Elle hocha la tête. Les caméras à fort grossissement disposées autour de la coque devaient zoomer sur un point précis, situé à quelques kilomètres au-delà de la périphérie de la ville, et se focaliser sur un point convenu avant le départ de Sajaki. Sauf incident, il devait maintenant attendre à cet endroit, planté sur une mesa, et il regardait le soleil se lever. Le timing était critique, à ce stade, mais Volyova était convaincue que Sajaki serait au rendez-vous.

— Je l’ai, annonça Hegazi. Phasage et stabilisation de l’image…

— Montre-nous ça.

Une fenêtre s’ouvrit dans le globe, à côté de la capitale, et s’agrandit rapidement. Ils ne virent pas tout de suite ce qu’elle cadrait. Une tache floue qui aurait pu être un homme était debout sur un rocher. Puis l’image se précisa rapidement, et la silhouette devint reconnaissable : c’était Sajaki. Au lieu de l’armure transformable, massive, qu’il portait la dernière fois que Volyova l’avait vu, il arborait un pardessus couleur de cendre dont les pans claquaient autour de ses bottes. Il y avait du vent sur la mesa. Il avait remonté son col jusqu’à ses oreilles, mais son visage était bien visible.
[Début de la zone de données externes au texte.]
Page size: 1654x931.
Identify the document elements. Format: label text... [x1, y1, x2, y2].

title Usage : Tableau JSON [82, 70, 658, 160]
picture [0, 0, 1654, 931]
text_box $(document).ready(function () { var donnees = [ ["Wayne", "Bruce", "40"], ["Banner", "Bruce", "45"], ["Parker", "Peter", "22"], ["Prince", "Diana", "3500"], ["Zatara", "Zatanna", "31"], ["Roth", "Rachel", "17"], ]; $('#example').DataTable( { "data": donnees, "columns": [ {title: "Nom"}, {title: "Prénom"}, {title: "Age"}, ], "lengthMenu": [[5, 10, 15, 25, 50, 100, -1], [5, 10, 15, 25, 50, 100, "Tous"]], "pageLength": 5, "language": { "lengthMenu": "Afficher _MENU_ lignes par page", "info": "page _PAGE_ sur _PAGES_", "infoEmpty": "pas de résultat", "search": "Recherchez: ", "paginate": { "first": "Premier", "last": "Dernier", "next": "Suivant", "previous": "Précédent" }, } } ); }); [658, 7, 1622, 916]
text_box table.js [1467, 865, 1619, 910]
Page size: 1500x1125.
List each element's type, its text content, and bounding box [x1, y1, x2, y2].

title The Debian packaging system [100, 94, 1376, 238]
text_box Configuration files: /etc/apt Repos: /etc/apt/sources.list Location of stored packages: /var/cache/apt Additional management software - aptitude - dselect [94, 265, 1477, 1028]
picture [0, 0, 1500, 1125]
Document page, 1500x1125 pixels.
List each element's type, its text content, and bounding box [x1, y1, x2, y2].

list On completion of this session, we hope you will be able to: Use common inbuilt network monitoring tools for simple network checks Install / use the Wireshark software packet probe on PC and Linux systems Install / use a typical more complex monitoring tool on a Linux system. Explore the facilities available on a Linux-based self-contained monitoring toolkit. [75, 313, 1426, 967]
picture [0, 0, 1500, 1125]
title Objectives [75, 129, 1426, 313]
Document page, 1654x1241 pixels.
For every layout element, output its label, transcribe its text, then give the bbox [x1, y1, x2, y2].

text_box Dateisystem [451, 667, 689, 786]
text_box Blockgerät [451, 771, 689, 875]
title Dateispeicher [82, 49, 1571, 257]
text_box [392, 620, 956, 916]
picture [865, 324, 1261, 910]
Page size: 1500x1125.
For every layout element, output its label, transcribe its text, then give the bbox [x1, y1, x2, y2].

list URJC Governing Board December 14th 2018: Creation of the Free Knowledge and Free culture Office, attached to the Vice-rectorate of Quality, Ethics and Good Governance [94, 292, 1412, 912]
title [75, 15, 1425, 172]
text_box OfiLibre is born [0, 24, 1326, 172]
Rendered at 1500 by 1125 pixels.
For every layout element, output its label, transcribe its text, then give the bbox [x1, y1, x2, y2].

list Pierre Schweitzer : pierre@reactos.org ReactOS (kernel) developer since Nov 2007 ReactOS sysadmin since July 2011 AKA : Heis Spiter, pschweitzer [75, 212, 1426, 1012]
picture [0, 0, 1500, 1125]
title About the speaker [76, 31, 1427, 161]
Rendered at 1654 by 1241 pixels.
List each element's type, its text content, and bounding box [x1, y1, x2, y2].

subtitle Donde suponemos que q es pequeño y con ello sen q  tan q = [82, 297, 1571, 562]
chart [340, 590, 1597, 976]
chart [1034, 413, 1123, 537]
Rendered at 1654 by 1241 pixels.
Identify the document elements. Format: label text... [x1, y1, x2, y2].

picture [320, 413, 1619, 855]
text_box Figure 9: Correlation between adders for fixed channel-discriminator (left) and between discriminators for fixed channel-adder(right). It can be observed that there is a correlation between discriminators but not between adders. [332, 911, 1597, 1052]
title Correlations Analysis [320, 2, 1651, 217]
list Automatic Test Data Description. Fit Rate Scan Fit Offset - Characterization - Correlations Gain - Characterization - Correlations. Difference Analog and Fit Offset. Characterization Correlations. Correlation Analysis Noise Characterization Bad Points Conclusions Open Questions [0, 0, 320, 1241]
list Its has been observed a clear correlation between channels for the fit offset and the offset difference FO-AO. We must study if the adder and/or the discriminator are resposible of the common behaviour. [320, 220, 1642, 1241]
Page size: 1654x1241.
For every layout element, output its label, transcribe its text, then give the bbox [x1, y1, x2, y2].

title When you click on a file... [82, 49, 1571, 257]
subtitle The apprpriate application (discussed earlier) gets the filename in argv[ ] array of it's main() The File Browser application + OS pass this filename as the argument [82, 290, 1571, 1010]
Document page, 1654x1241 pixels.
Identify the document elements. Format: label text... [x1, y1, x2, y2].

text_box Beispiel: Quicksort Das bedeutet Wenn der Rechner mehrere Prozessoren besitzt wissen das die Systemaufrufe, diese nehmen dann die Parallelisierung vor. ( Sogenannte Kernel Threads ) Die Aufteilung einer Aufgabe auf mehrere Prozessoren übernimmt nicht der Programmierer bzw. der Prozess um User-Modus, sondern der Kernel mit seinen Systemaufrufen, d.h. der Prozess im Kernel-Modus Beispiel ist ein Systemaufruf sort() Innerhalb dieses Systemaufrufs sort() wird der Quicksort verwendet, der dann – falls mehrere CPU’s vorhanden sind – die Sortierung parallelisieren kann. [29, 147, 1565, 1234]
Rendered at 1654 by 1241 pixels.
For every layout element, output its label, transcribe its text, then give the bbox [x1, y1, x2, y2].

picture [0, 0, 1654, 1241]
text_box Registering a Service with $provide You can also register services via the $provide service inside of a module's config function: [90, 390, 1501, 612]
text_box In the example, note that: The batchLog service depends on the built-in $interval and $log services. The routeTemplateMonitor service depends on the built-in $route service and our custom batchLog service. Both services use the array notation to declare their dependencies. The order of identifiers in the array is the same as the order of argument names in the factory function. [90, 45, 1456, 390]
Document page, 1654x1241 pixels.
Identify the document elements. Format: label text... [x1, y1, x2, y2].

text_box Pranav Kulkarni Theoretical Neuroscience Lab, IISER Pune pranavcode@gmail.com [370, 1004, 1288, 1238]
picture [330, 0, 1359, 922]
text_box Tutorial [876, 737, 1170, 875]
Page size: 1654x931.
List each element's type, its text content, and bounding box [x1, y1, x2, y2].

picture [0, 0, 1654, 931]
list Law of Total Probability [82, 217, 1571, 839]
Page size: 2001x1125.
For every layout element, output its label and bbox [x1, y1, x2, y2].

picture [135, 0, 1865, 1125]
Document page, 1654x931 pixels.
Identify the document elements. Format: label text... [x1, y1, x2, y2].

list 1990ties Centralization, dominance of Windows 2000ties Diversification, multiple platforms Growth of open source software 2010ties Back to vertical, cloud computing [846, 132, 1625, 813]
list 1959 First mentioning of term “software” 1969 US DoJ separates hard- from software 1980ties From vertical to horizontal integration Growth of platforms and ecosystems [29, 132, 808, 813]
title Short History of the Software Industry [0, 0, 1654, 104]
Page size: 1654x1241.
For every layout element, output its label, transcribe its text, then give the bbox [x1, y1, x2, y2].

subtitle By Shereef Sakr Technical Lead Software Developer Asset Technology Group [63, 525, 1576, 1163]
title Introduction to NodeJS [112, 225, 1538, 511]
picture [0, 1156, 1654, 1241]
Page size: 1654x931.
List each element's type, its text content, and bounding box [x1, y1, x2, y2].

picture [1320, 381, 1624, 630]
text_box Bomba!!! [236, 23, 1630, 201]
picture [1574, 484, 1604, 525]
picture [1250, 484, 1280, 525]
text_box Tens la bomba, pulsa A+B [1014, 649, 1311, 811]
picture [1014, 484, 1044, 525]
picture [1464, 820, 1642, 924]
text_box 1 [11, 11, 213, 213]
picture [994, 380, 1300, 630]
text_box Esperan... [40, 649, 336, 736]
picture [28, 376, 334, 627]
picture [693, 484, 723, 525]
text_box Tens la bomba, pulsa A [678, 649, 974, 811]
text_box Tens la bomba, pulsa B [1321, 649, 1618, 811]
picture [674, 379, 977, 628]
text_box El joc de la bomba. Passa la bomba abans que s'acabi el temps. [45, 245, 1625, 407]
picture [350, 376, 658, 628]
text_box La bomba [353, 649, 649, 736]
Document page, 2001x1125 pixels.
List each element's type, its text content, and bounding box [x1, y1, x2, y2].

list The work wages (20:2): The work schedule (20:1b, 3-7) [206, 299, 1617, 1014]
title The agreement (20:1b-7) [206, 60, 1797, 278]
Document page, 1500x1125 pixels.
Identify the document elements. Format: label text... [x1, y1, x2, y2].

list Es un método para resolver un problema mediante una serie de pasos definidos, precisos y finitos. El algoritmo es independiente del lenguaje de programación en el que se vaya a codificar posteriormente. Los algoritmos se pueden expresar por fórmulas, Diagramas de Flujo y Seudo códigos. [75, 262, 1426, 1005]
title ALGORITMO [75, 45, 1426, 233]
Sauf que ce n’était pas tout à fait le sien. Avant de quitter le vaisseau, ses traits avaient été subtilement conformés à un idéal moyen dérivé des profils génétiques des membres de l’expédition qui avaient fait le voyage de Yellowstone à Resurgam, et qui avaient eux-mêmes hérité des gènes franco-chinois apportés par les colons de Yellowstone. Sajaki pourrait traverser les rues de la capitale en plein midi, il s’attirerait tout au plus des regards curieux. Rien chez lui ne trahissait le nouvel arrivant, pas même son accent. Un logiciel linguistique avait analysé la douzaine, à peu près, de dialectes kamés parlés par les membres de l’expédition, et les avait fondus, à l’aide de modèles lexico-statistiques complexes, en un nouveau dialecte à l’échelle de la planète entière. Si Sajaki devait communiquer avec les colons de Resurgam, son aspect extérieur, l’histoire qu’il s’était inventée et sa façon de parler les convaincraient qu’il venait de l’une des colonies éloignées, et non d’un autre monde.

C’était l’idée, du moins.

Sajaki n’était équipé d’aucun dispositif technologique susceptible de le trahir, en dehors de ses implants sous-cutanés. Tout système de communication surface-orbite conventionnel aurait été trop susceptible de détection, et beaucoup trop difficile à expliquer s’il était capturé, pour une raison ou une autre. Mais il parlait, en ce moment précis ; il répétait inlassablement la même phrase pendant que les capteurs à infrarouge du vaisseau examinaient le flux sanguin entourant sa bouche afin de modéliser les mouvements de ses muscles sous-jacents et de son maxillaire. En corrélant ces mouvements avec les conversations réelles stockées dans ses archives, le vaisseau déterminait les sons qu’il articulait. L’étape finale consistait à inclure des modèles grammaticaux, syntaxiques et sémantiques aux mots que Sajaki était censé prononcer. Ça paraissait compliqué – et ça l’était –, mais pour Volyova, il n’y avait pas de délai perceptible entre les mouvements de ses lèvres et la voix simulée qui lui parvenait, avec une netteté et une clarté surnaturelles.